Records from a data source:
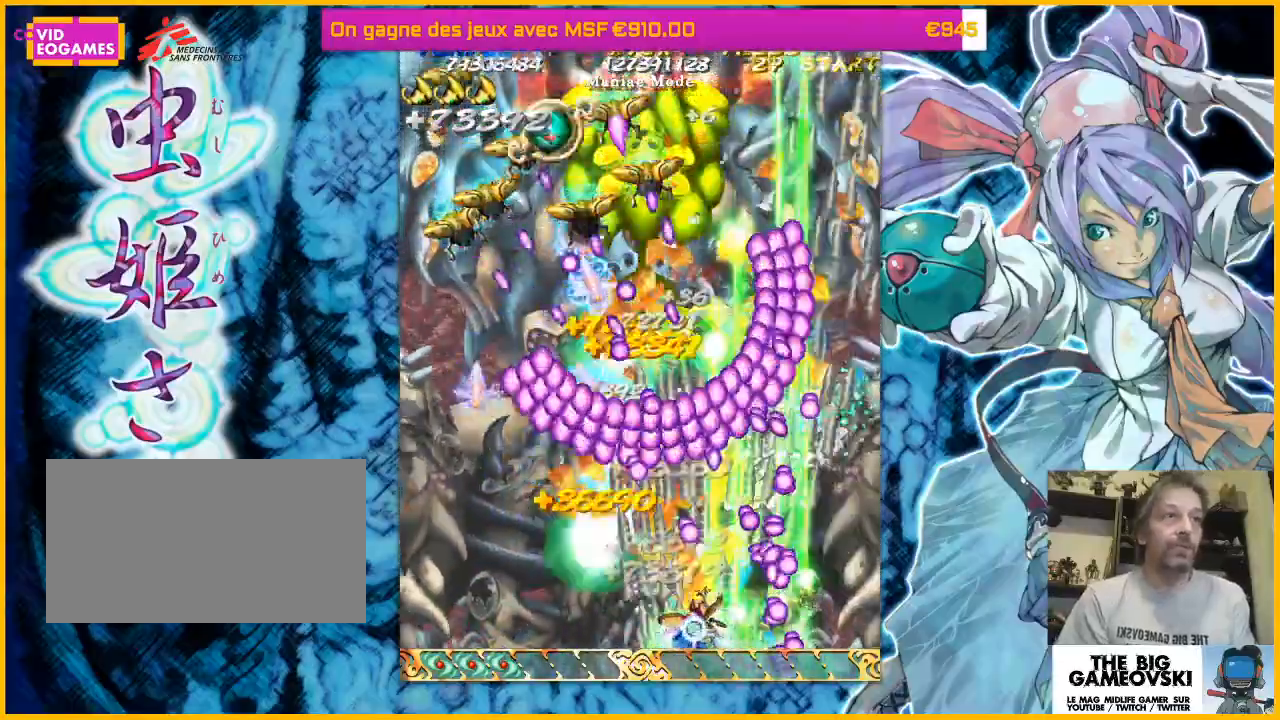
{"dt_ms": 500, "buttons": [], "left_stick": "center", "events": [[133, "left_stick", "center"], [200, "left_stick", "left"], [333, "left_stick", "center"]]}
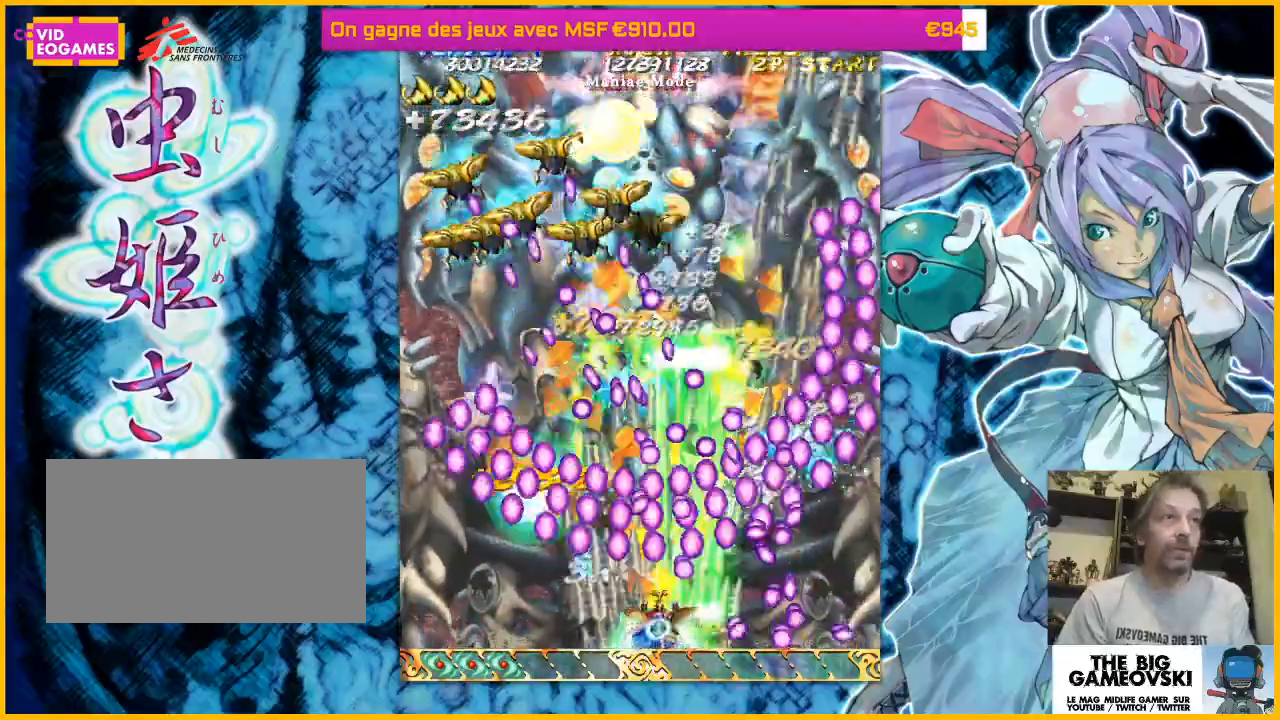
{"dt_ms": 500, "buttons": [], "left_stick": "center", "events": [[67, "left_stick", "left"], [267, "left_stick", "center"]]}
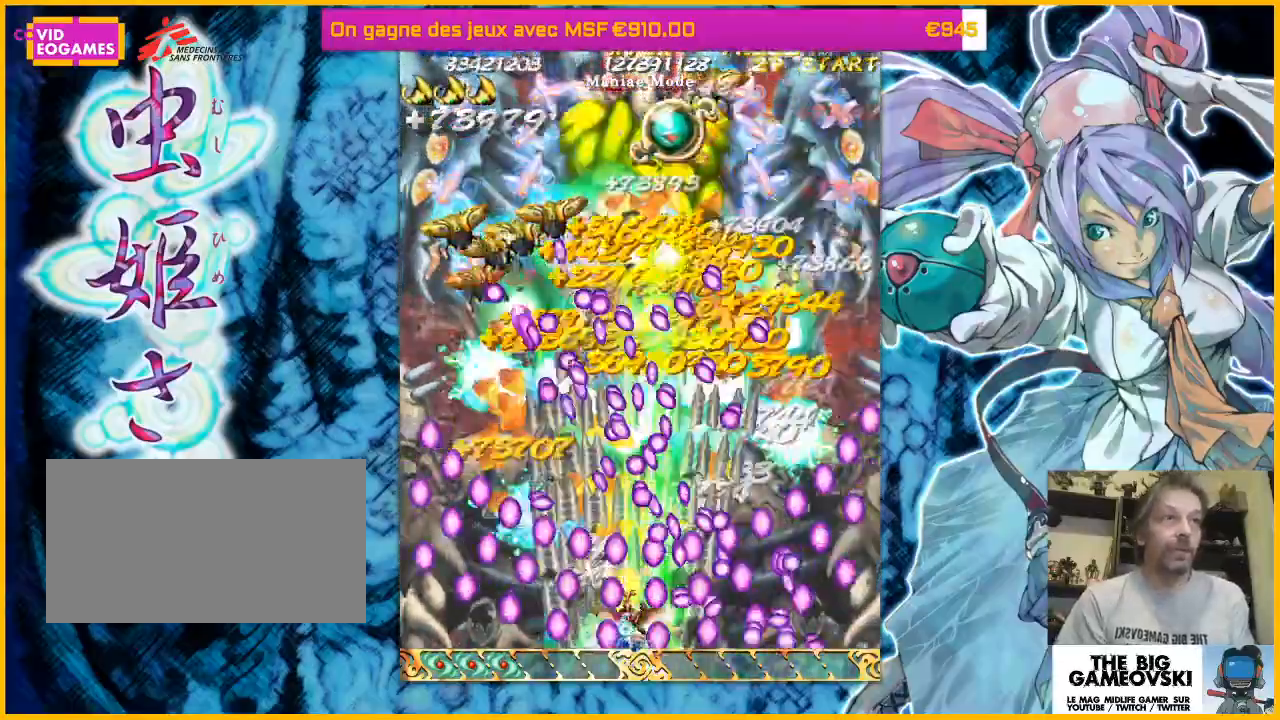
{"dt_ms": 500, "buttons": [], "left_stick": "center", "events": []}
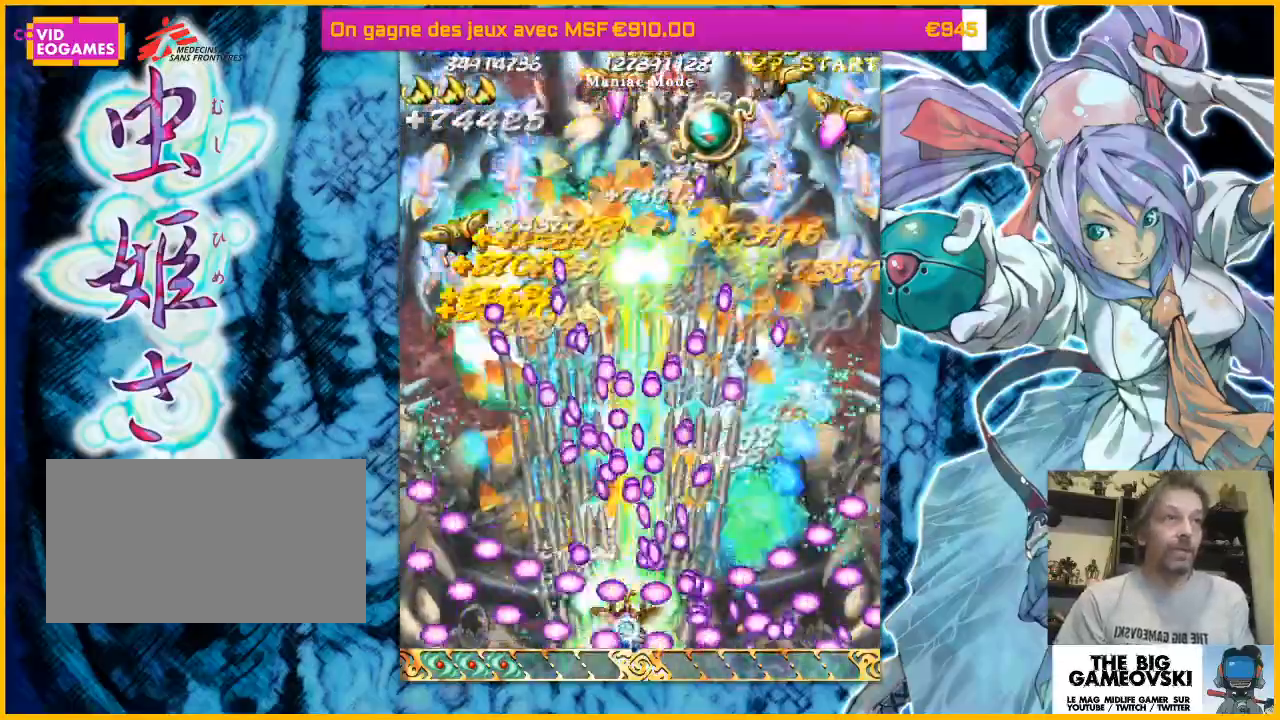
{"dt_ms": 500, "buttons": [], "left_stick": "center", "events": []}
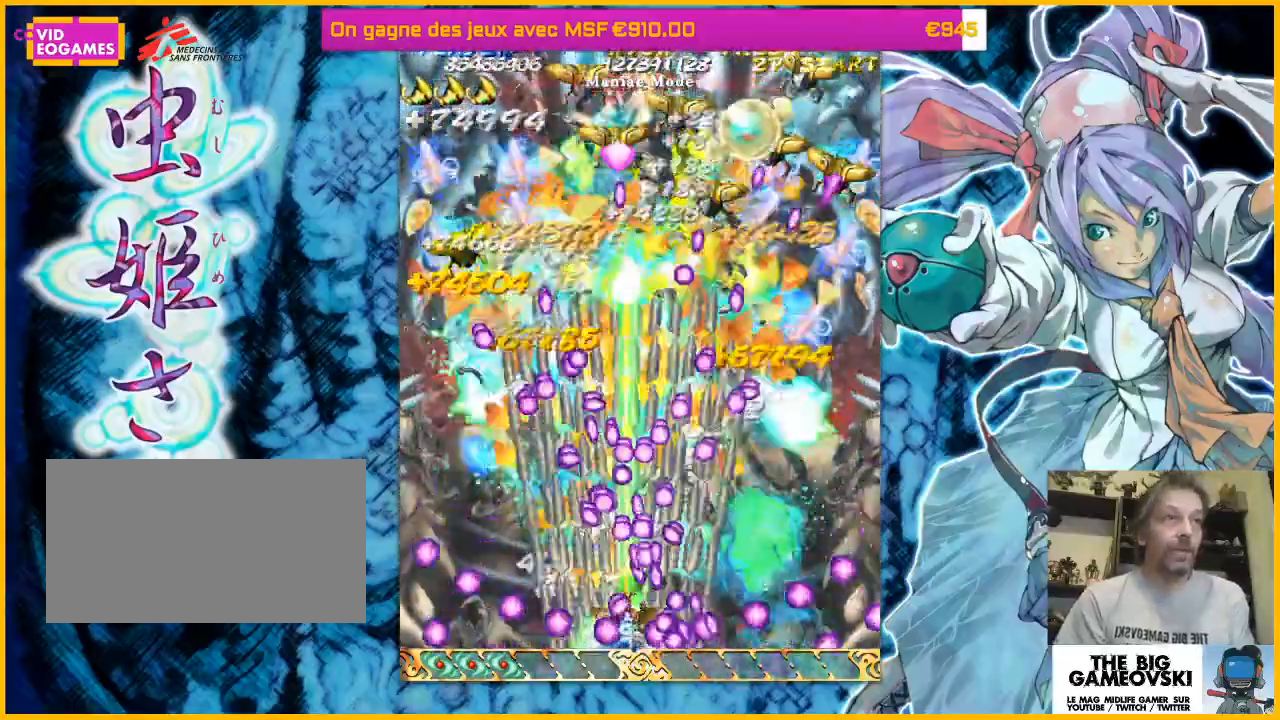
{"dt_ms": 500, "buttons": [], "left_stick": "left", "events": [[33, "left_stick", "down-left"], [133, "left_stick", "left"], [267, "left_stick", "center"], [433, "left_stick", "left"]]}
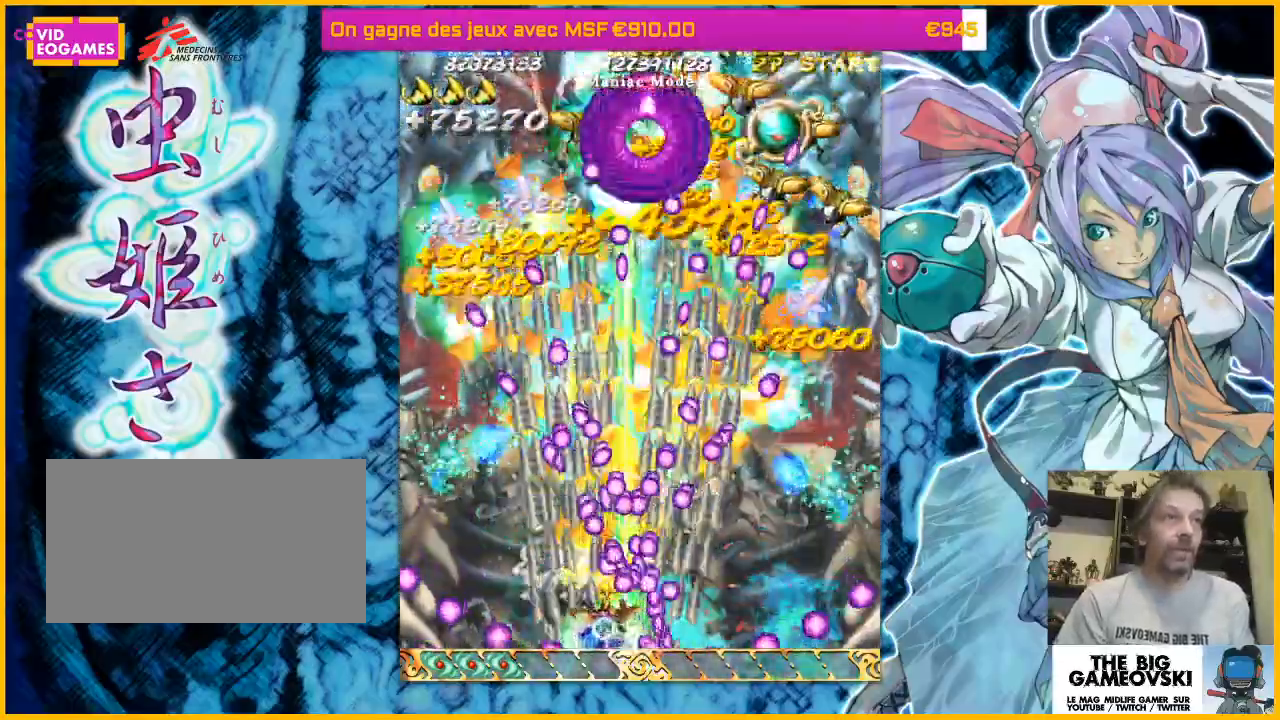
{"dt_ms": 500, "buttons": [], "left_stick": "left", "events": [[133, "left_stick", "up-left"], [333, "left_stick", "center"], [433, "left_stick", "left"]]}
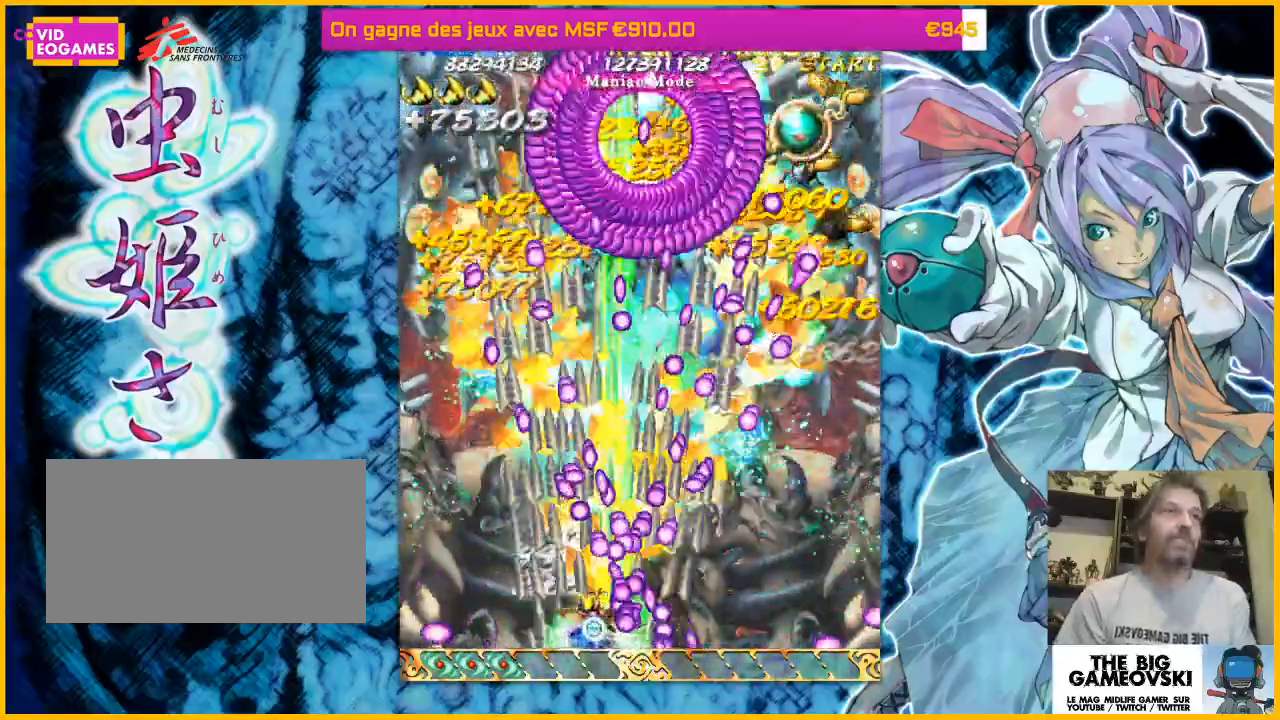
{"dt_ms": 500, "buttons": [], "left_stick": "center", "events": [[33, "left_stick", "center"], [300, "left_stick", "left"], [367, "left_stick", "center"]]}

Your task: Reproduce the data word for word, excluding its pictures.

Answer for the task:
{"dt_ms": 500, "buttons": [], "left_stick": "center", "events": [[133, "left_stick", "center"], [200, "left_stick", "left"], [333, "left_stick", "center"]]}
{"dt_ms": 500, "buttons": [], "left_stick": "center", "events": [[67, "left_stick", "left"], [267, "left_stick", "center"]]}
{"dt_ms": 500, "buttons": [], "left_stick": "center", "events": []}
{"dt_ms": 500, "buttons": [], "left_stick": "center", "events": []}
{"dt_ms": 500, "buttons": [], "left_stick": "left", "events": [[33, "left_stick", "down-left"], [133, "left_stick", "left"], [267, "left_stick", "center"], [433, "left_stick", "left"]]}
{"dt_ms": 500, "buttons": [], "left_stick": "left", "events": [[133, "left_stick", "up-left"], [333, "left_stick", "center"], [433, "left_stick", "left"]]}
{"dt_ms": 500, "buttons": [], "left_stick": "center", "events": [[33, "left_stick", "center"], [300, "left_stick", "left"], [367, "left_stick", "center"]]}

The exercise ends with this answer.